Your goal: Leave out the images and return all the data word for word.

Given material:
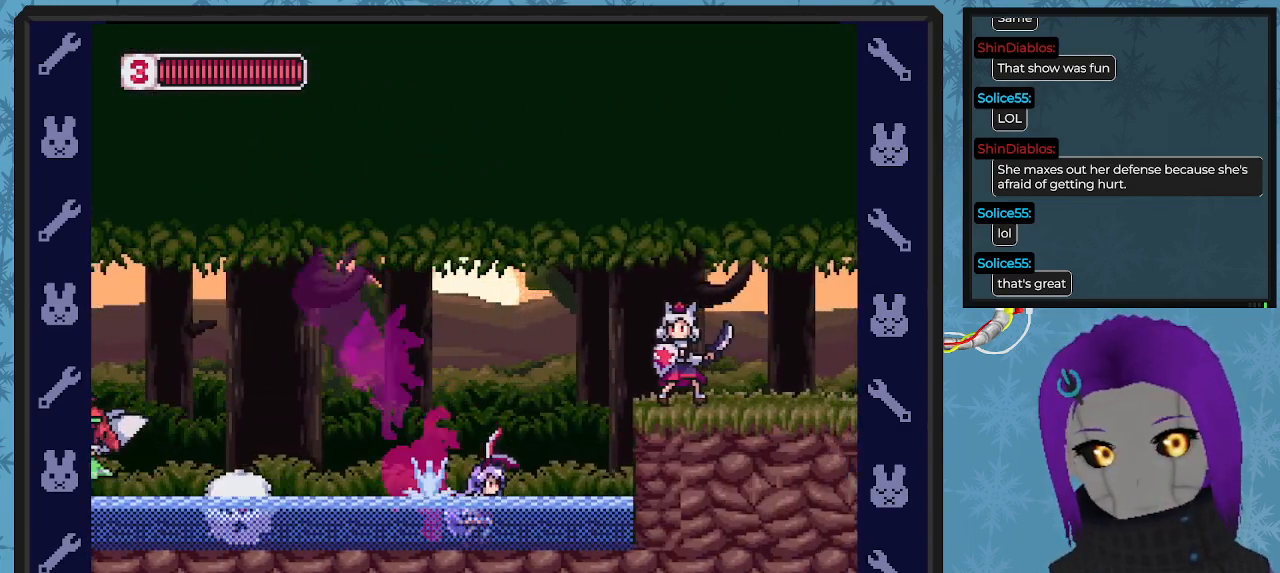
{"buttons": [], "left_stick": "center", "events": [[33, "A", "down"], [33, "B", "down"], [133, "DPAD_RIGHT", "up"], [267, "A", "up"], [300, "B", "up"], [367, "X", "down"], [433, "X", "up"]]}
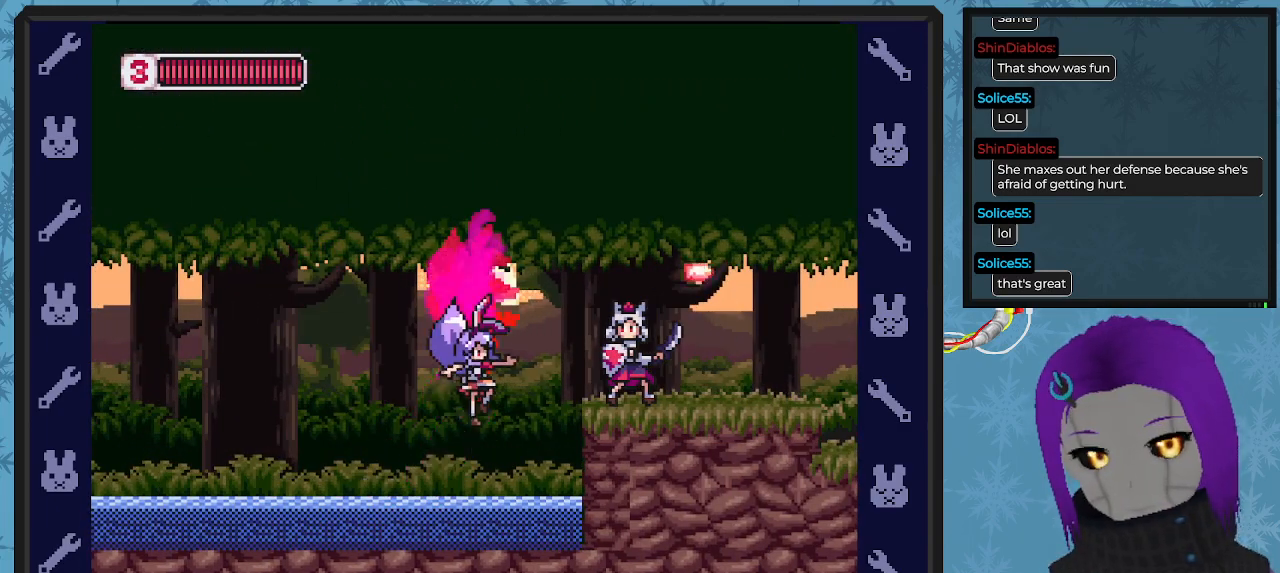
{"buttons": [], "left_stick": "center", "events": [[33, "X", "down"], [133, "X", "up"]]}
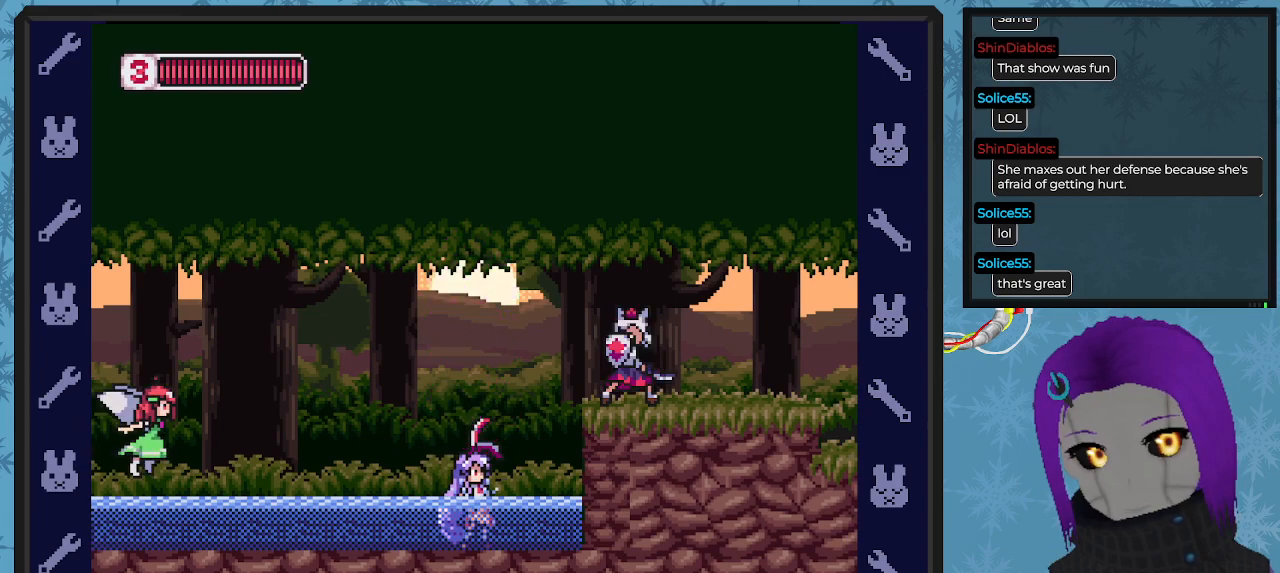
{"buttons": ["B", "DPAD_RIGHT"], "left_stick": "center", "events": [[167, "DPAD_RIGHT", "down"], [233, "B", "down"]]}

Answer to this task:
{"buttons": [], "left_stick": "center", "events": [[33, "A", "down"], [33, "B", "down"], [133, "DPAD_RIGHT", "up"], [267, "A", "up"], [300, "B", "up"], [367, "X", "down"], [433, "X", "up"]]}
{"buttons": [], "left_stick": "center", "events": [[33, "X", "down"], [133, "X", "up"]]}
{"buttons": ["B", "DPAD_RIGHT"], "left_stick": "center", "events": [[167, "DPAD_RIGHT", "down"], [233, "B", "down"]]}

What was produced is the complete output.